He told me Gracenote’s service will eventually be able to deliver rich scene-level metadata for tens of thousands of movies, going as far as offering links to buy any of the products shown on-screen. Information for hundreds of movies will be available when the service launches in earnest next March.

Contextual information for live TV isn’t quite as deep, but Gracenote uses its partnership with Tribune Media Services to cross-reference TV Guide data with what a user is currently watching. Gracenote wants to offer its advanced content recognition platform to CE manufacturers, broadcasters and developers of second screen apps, White explained.

This is technically not the first time the company has been powering this kind of second-screen experiences: Gracenote’s subsidiary Gravity Mobile built the technology behind the ABC second-screen apps that are powered by Nielsen. However, those apps are based on watermarks incorporated into the shows ABC build its apps for, which obviously requires the cooperation of the broadcaster.

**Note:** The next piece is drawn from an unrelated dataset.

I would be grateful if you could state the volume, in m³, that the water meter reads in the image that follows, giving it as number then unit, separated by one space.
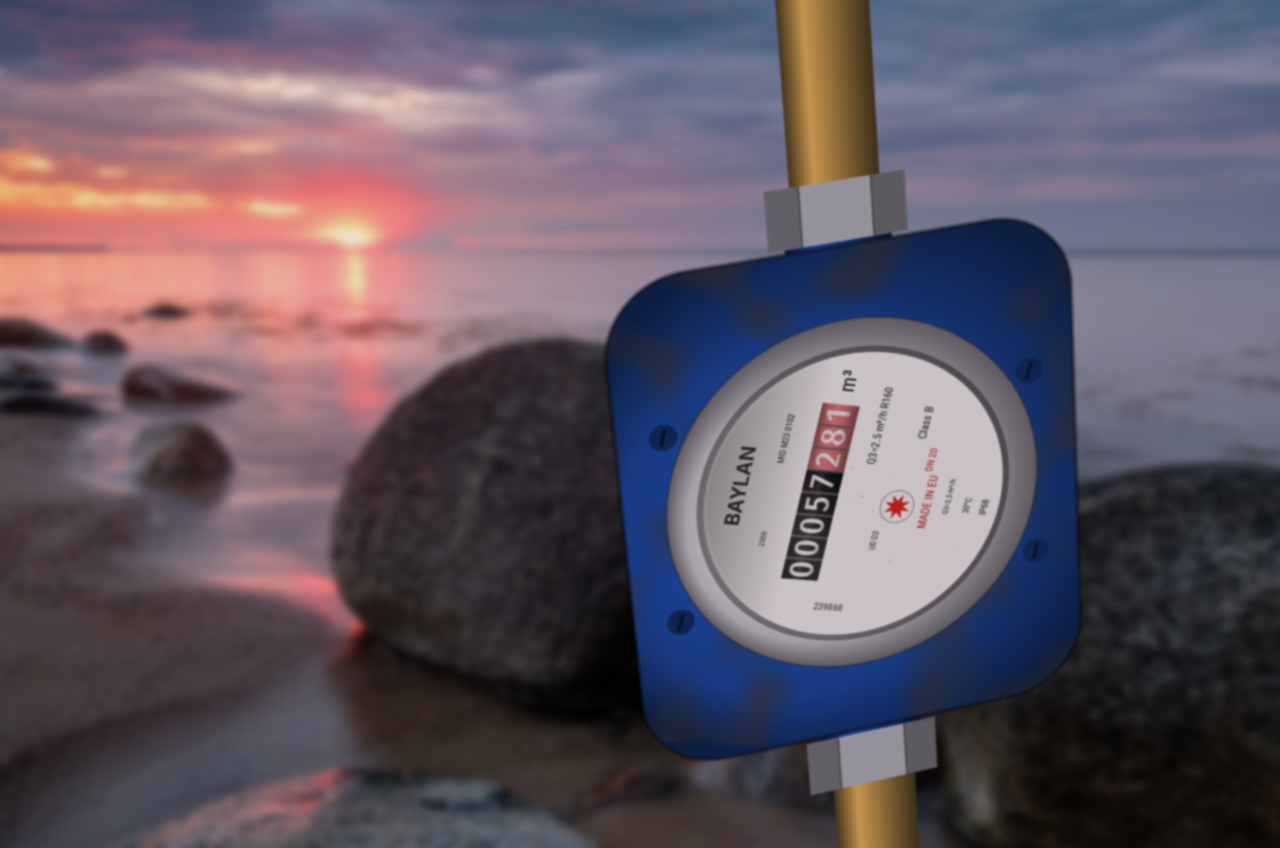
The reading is 57.281 m³
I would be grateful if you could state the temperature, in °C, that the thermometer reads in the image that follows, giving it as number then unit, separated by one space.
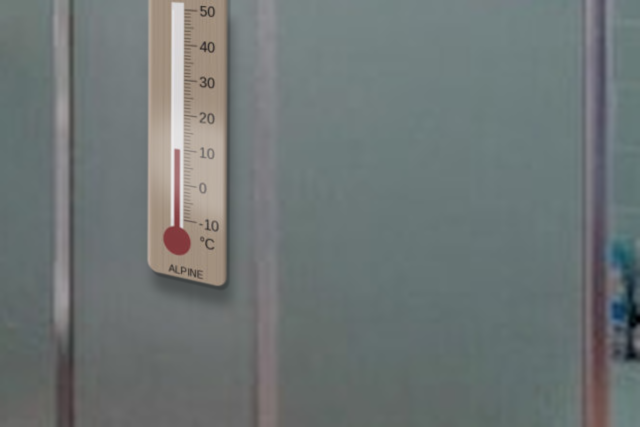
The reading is 10 °C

Gracenote’s fingerprinting approach, on the other hand, works with any kind of content. That means third parties could also use this kind of technology to sell ads against content they don’t own or control. “It’s definitely disruptive,” admitted White. However, he said broadcasters for the most part are very interested in second-screen solutions, if only to defend their own ad dollars. Said White: “The broadcasters realize that it’s gonna happen with our without them.”